To horizontally scale |RCE| you should use the following steps:
1. In the :file:`/home/{user}/.rccontrol/{instance-id}/rhodecode.ini` file,
set ``instance_id = *``. This enables |RCE| to use multiple nodes.
2. Define the number of worker threads using the formula
:math:`(2 * Cores) + 1`. For example 4 CPU cores would lead to
:math:`(2 * 4) + 1 = 9` workers. In some cases it's ok to increase number of
workers even beyond this formula. Generally the more workers, the more
simultaneous connections the system can handle.
It is recommended to create another dedicated |RCE| instance to handle
traffic from build farms or continuous integration servers.
.. note::
You should configure your load balancing accordingly. We recommend writing
load balancing rules that will separate regular user traffic from
automated process traffic like continuous servers or build bots.
If you scale across different machines, each |RCE| instance needs to store
its data on a shared disk, preferably together with your repositories. This
data directory contains template caches, a whoosh index,
and is used for task locking to ensure safety across multiple instances.
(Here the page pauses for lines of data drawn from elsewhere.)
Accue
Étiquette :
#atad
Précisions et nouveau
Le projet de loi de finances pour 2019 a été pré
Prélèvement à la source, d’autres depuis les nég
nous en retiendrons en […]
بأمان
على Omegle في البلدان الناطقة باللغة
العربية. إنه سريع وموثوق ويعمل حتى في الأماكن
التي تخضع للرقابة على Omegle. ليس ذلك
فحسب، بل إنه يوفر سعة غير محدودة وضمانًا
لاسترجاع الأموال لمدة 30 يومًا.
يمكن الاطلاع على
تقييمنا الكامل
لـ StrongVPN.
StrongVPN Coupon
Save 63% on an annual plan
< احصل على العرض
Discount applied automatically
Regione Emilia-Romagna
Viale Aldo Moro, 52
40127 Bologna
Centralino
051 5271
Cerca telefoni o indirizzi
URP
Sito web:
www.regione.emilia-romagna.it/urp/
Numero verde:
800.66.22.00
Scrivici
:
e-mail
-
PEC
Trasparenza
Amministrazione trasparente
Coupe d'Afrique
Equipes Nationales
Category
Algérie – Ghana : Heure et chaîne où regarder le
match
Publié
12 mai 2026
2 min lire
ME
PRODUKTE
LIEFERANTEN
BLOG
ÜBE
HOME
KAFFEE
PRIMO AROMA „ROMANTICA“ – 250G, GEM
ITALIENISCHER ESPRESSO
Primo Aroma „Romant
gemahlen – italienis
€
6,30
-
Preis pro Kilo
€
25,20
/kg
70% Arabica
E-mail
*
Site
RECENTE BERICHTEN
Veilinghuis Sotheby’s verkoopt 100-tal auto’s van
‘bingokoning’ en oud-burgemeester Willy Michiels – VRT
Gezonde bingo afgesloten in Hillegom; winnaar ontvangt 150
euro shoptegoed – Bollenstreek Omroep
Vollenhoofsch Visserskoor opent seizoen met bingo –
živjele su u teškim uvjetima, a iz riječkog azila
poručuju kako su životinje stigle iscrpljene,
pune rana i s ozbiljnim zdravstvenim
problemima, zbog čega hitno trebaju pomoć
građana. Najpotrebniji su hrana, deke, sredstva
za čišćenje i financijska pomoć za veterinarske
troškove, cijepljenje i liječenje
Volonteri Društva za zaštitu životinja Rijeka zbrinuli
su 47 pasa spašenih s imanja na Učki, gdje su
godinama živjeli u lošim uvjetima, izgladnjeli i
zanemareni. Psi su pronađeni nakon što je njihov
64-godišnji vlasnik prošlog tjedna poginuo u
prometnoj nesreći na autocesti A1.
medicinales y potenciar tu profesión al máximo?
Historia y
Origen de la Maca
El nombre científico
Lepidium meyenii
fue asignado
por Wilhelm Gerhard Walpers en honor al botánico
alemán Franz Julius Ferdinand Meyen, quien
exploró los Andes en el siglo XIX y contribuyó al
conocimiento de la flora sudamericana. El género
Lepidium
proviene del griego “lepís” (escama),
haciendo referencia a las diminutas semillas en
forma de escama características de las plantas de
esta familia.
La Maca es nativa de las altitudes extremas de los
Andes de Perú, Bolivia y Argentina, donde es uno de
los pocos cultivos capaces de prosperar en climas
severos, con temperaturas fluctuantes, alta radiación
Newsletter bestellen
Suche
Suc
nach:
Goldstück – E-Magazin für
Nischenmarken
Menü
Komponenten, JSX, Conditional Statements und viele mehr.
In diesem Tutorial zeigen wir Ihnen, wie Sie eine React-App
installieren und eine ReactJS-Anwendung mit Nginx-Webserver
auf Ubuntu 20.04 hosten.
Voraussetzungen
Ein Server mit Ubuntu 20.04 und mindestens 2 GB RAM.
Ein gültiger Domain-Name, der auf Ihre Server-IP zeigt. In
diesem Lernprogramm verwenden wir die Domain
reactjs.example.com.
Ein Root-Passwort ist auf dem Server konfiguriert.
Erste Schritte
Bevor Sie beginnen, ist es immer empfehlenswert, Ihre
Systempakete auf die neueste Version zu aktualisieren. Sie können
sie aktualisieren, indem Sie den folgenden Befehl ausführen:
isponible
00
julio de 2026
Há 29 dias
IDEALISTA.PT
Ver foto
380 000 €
To
do this, set the following properties in the
:file:`/home/{user}/.rccontrol/{instance-id}/rhodecode.ini` file to set
the shared location across all |RCE| instances.
.. code-block:: ini
cache_dir = /file/path # set to shared directory location
search.location = /file/path # set to shared directory location
beaker.cache.data_dir = /file/path # set to shared directory location
beaker.cache.lock_dir = /file/path # set to shared directory location
.. note::
If Celery is used on each instance then you should run separate Celery
instances, but the message broker should be the same for all of them.
This excludes one RabbitMQ shared server.